First let me say this about the Charles River Wheelmen and the way they prepare a course.  P E R F E C T.  I was not familiar with the region of the ride and due to closed roads by both construction and flood damage, the course differed slightly from the cue sheets.  However their road markers were easy to identify and follow, and I made it through the entire course with no wrong turns or delays.

The 50, 62 & 100 mile courses travel along the same route for some time before the 50-mile route splits off and then somewhere near the 40-mile marker the two Century’s split.

The ride pretty much consisted of rolling hills where the climbs and descents were moderate.  I recall only two climbs caused to me to get out of the saddle and work.  The other times I got out of the saddle was to stretch my legs.  I did ride through some very picturesque areas that offered fantastic views as well as riverside cruising.  Having selected the shorter Century ride and living earlier than Metric group, I rode alone mostly and enjoyed the solitude.  And even though they had two rest-stops with water and refreshments, I had all I needed with me and just rode right on through from start to finish.

I believe I saw Skibum at the Rider’s meeting at the front of the Century route starters looking like he was ready to take-off…
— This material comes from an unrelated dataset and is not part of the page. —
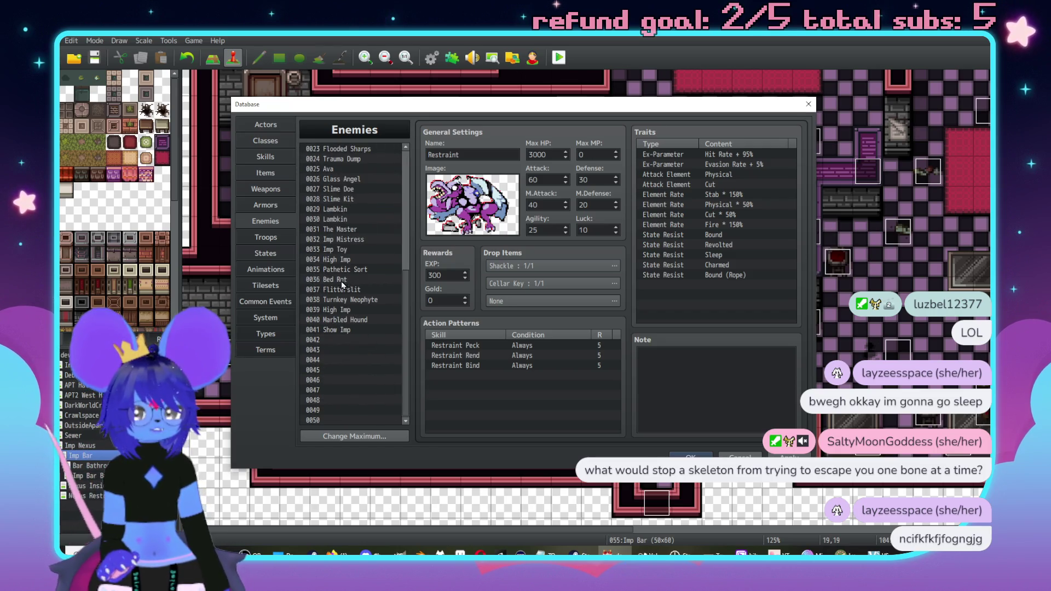
left_click(345, 249)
This is an early season event and a very nice one at that.  Mostly back roads with minimal traffic.  I spoke with the event Director when I finished and he handed me a flyer for their upcoming "15th Annual Climb to the Clouds" event scheduled for July 15, 2006.  The event has routes set at 45, 62, 80, 90 and 105-miles.  The two shorter routes begin at Nashoba High School @ 9:30 and the three longer routes begin in Concord-Carlisle High School at 8:30.  Go to www.crw.org for more information.


----------



## skibum1321 (May 22, 2006)

I decided to go for the 100 miler even though I definitely had not trained enough for it. I started out riding with a very fast group - a pace that I soon found out I could not sustain. For the first 47 miles (the first rest stop), I averaged 21 mph and was absolutely beat. I think I pulled for a little bit too long at the front of the group. It was a good experience for me to try and keep up with the top dogs, though. I clearly hit the wall and I had a much slower avg speed for the rest of the ride. I finished with a 17.5 mph avg, which is still pretty decent for a century. I finished in 5:45 minutes with a massive burn in my legs and a sore back. Today will definitely be and off day. I must have missed you Charlie - it was pretty crowded in the starting area.
I agree that it was a really nice ride and well-planned. They spent a lot of time in the last week to determine the detours to get around the flooding.


----------